STUDY TEXT
______________________________

To Kevin O’Connell’s left, out a window and over a set of practice fields, there is a set of apartment complexes. One is done, and some of the coach’s younger Vikings colleagues live in it. Another is visible but not done, with the siding still not up and plenty of finishes left to be completed. All of it is part of the vision O’Connell’s bosses, the Wilfs (real-estate developers by trade), have for building around the team’s palatial headquarters.
The race the Wilfs are running in building up the land parallels the one their football coach and the GM he was hired with, Kwesi Adofo-Mensah, are leading the team on.
Last year, for the new Vikings brass, was about laying down the foundation, which would serve as the centerpiece for O’Connell and Adofo-Mensah’s burgeoning program. Now the challenge is to maintain that foundation while also building up everything else around it. Which means some goals (like winning) remain the same, while the pursuit of others looks different.

______________________________

WORK TASK A
In the Vikings article, what do the Wilfs do by trade?

DATA FOR REVIEW
______________________________

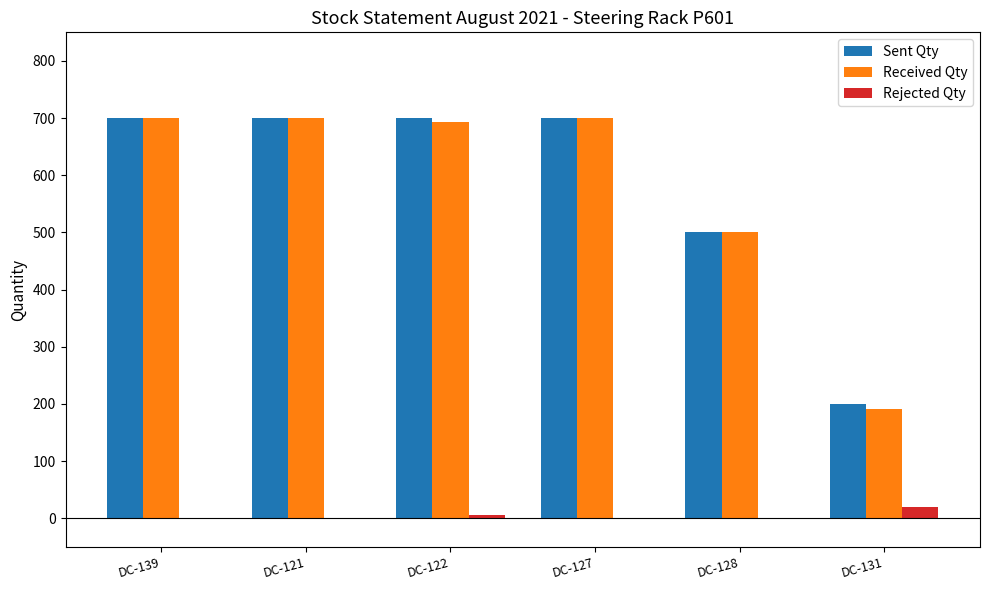

Reading right to left, extract all data points from this chart.

Sent Qty: DC-131=200	DC-128=500	DC-127=700	DC-122=700	DC-121=700	DC-139=700
Received Qty: DC-131=191	DC-128=500	DC-127=700	DC-122=694	DC-121=700	DC-139=700
Rejected Qty: DC-131=20	DC-128=0	DC-127=0	DC-122=6	DC-121=0	DC-139=0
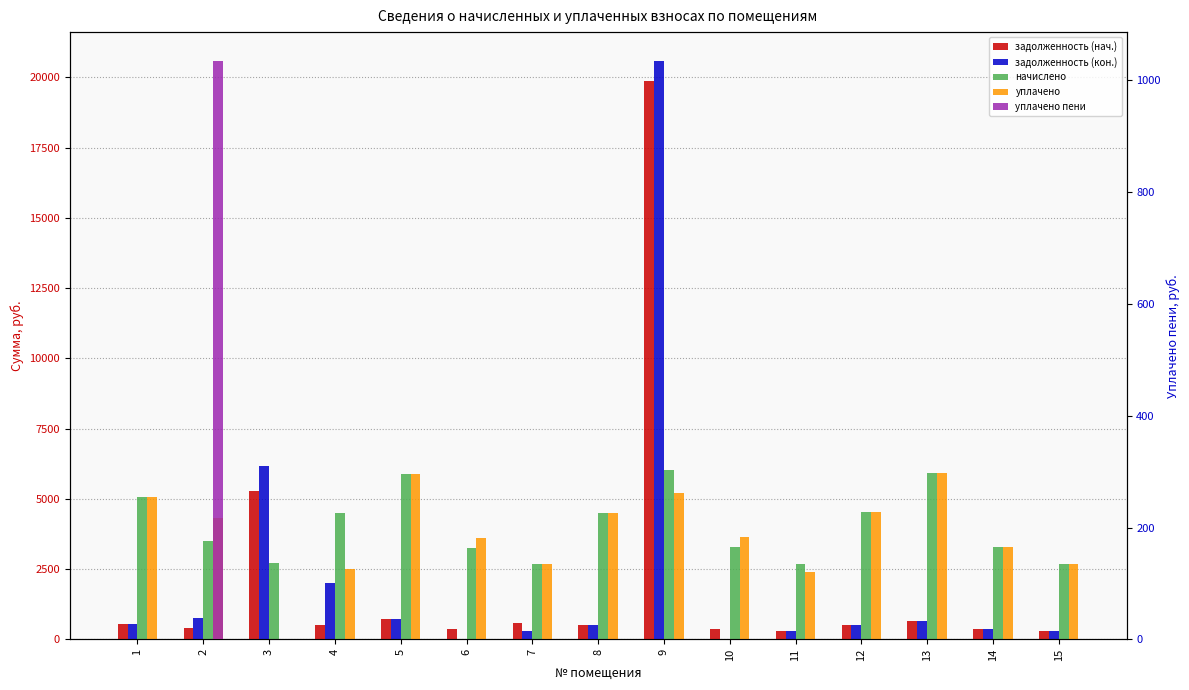

At which label is задолженность (нач.) closest to 10089?

3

______________________________

WORK TASK B
Reproduce the listing above word for word, and leave the pictures out.

REPLY A
They are real-estate developers.

REPLY B
Reading right to left, extract all data points from this chart.

Sent Qty: DC-131=200	DC-128=500	DC-127=700	DC-122=700	DC-121=700	DC-139=700
Received Qty: DC-131=191	DC-128=500	DC-127=700	DC-122=694	DC-121=700	DC-139=700
Rejected Qty: DC-131=20	DC-128=0	DC-127=0	DC-122=6	DC-121=0	DC-139=0

At which label is задолженность (нач.) closest to 10089?

3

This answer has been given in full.